BEGIN DATA SUPPLIED

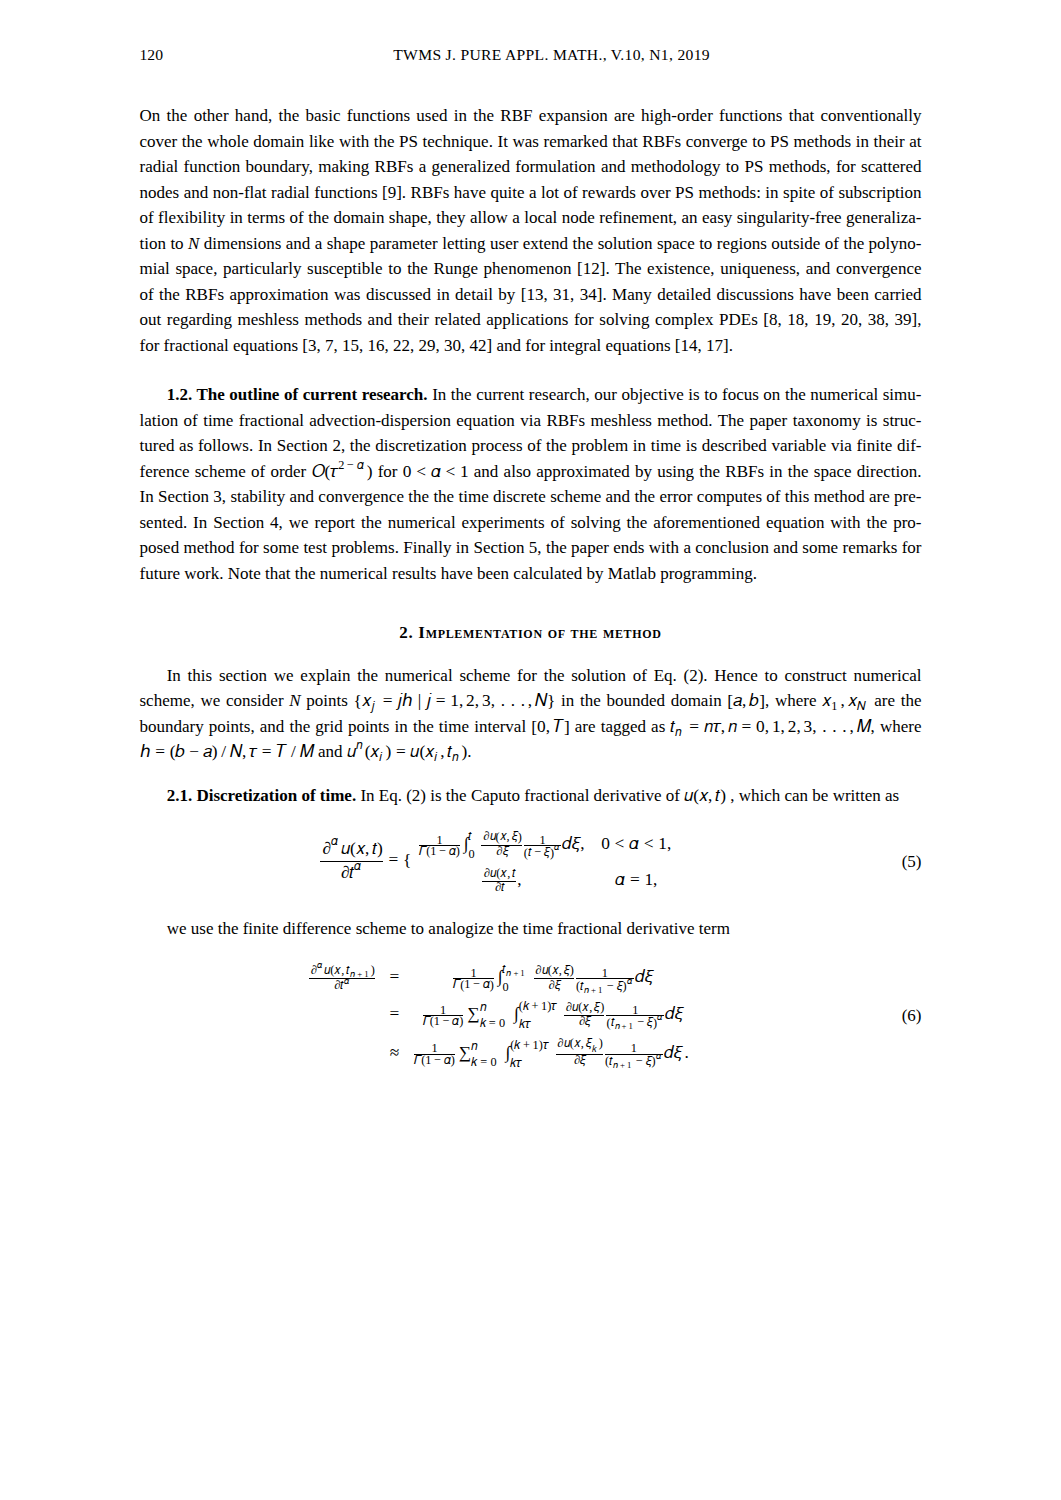120 TWMS J. PURE APPL. MATH., V.10, N1, 2019
On the other hand, the basic functions used in the RBF expansion are high-order functions that conventionally cover the whole domain like with the PS technique. It was remarked that RBFs converge to PS methods in their at radial function boundary, making RBFs a generalized formulation and methodology to PS methods, for scattered nodes and non-flat radial functions [9]. RBFs have quite a lot of rewards over PS methods: in spite of subscription of flexibility in terms of the domain shape, they allow a local node refinement, an easy singularity-free generalization to N dimensions and a shape parameter letting user extend the solution space to regions outside of the polynomial space, particularly susceptible to the Runge phenomenon [12]. The existence, uniqueness, and convergence of the RBFs approximation was discussed in detail by [13, 31, 34]. Many detailed discussions have been carried out regarding meshless methods and their related applications for solving complex PDEs [8, 18, 19, 20, 38, 39], for fractional equations [3, 7, 15, 16, 22, 29, 30, 42] and for integral equations [14, 17].
1.2. The outline of current research. In the current research, our objective is to focus on the numerical simulation of time fractional advection-dispersion equation via RBFs meshless method. The paper taxonomy is structured as follows. In Section 2, the discretization process of the problem in time is described variable via finite difference scheme of order O(τ2−α) for 0<α<1 and also approximated by using the RBFs in the space direction. In Section 3, stability and convergence the the time discrete scheme and the error computes of this method are presented. In Section 4, we report the numerical experiments of solving the aforementioned equation with the proposed method for some test problems. Finally in Section 5, the paper ends with a conclusion and some remarks for future work. Note that the numerical results have been calculated by Matlab programming.
2. Implementation of the method
In this section we explain the numerical scheme for the solution of Eq. (2). Hence to construct numerical scheme, we consider N points {xj=jh|j=1,2,3,...,N} in the bounded domain [a,b], where x1,xN are the boundary points, and the grid points in the time interval [0,T] are tagged as tn=nτ,n=0,1,2,3,...,M, where h=(b−a)/N,τ=T/M and un(xi)=u(xi,tn).
2.1. Discretization of time. In Eq. (2) is the Caputo fractional derivative of u(x,t) , which can be written as
∂αu(x,t) ∂tα = { 1Γ(1−α) ∫0t ∂u(x,ξ)∂ξ 1(t−ξ)α dξ, 0<α<1, ∂u(x,t∂t, α=1,
(5)
we use the finite difference scheme to analogize the time fractional derivative term
∂αu(x,tn+1) ∂tα = 1Γ(1−α) ∫0tn+1 ∂u(x,ξ)∂ξ 1(tn+1−ξ)α dξ = 1Γ(1−α) ∑k=0n ∫kτ(k+1)τ ∂u(x,ξ)∂ξ 1(tn+1−ξ)α dξ ≈ 1Γ(1−α) ∑k=0n ∫kτ(k+1)τ ∂u(x,ξk)∂ξ 1(tn+1−ξ)α dξ.
(6)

END DATA SUPPLIED

INSTRUCTIONS TO FOLLOW – Omit any images, then output the listing exactly.

SOLVED EXERCISE –
120 TWMS J. PURE APPL. MATH., V.10, N1, 2019
On the other hand, the basic functions used in the RBF expansion are high-order functions that conventionally cover the whole domain like with the PS technique. It was remarked that RBFs converge to PS methods in their at radial function boundary, making RBFs a generalized formulation and methodology to PS methods, for scattered nodes and non-flat radial functions [9]. RBFs have quite a lot of rewards over PS methods: in spite of subscription of flexibility in terms of the domain shape, they allow a local node refinement, an easy singularity-free generalization to N dimensions and a shape parameter letting user extend the solution space to regions outside of the polynomial space, particularly susceptible to the Runge phenomenon [12]. The existence, uniqueness, and convergence of the RBFs approximation was discussed in detail by [13, 31, 34]. Many detailed discussions have been carried out regarding meshless methods and their related applications for solving complex PDEs [8, 18, 19, 20, 38, 39], for fractional equations [3, 7, 15, 16, 22, 29, 30, 42] and for integral equations [14, 17].
1.2. The outline of current research. In the current research, our objective is to focus on the numerical simulation of time fractional advection-dispersion equation via RBFs meshless method. The paper taxonomy is structured as follows. In Section 2, the discretization process of the problem in time is described variable via finite difference scheme of order O(τ2−α) for 0<α<1 and also approximated by using the RBFs in the space direction. In Section 3, stability and convergence the the time discrete scheme and the error computes of this method are presented. In Section 4, we report the numerical experiments of solving the aforementioned equation with the proposed method for some test problems. Finally in Section 5, the paper ends with a conclusion and some remarks for future work. Note that the numerical results have been calculated by Matlab programming.
2. Implementation of the method
In this section we explain the numerical scheme for the solution of Eq. (2). Hence to construct numerical scheme, we consider N points {xj=jh|j=1,2,3,...,N} in the bounded domain [a,b], where x1,xN are the boundary points, and the grid points in the time interval [0,T] are tagged as tn=nτ,n=0,1,2,3,...,M, where h=(b−a)/N,τ=T/M and un(xi)=u(xi,tn).
2.1. Discretization of time. In Eq. (2) is the Caputo fractional derivative of u(x,t) , which can be written as
∂αu(x,t) ∂tα = { 1Γ(1−α) ∫0t ∂u(x,ξ)∂ξ 1(t−ξ)α dξ, 0<α<1, ∂u(x,t∂t, α=1,
(5)
we use the finite difference scheme to analogize the time fractional derivative term
∂αu(x,tn+1) ∂tα = 1Γ(1−α) ∫0tn+1 ∂u(x,ξ)∂ξ 1(tn+1−ξ)α dξ = 1Γ(1−α) ∑k=0n ∫kτ(k+1)τ ∂u(x,ξ)∂ξ 1(tn+1−ξ)α dξ ≈ 1Γ(1−α) ∑k=0n ∫kτ(k+1)τ ∂u(x,ξk)∂ξ 1(tn+1−ξ)α dξ.
(6)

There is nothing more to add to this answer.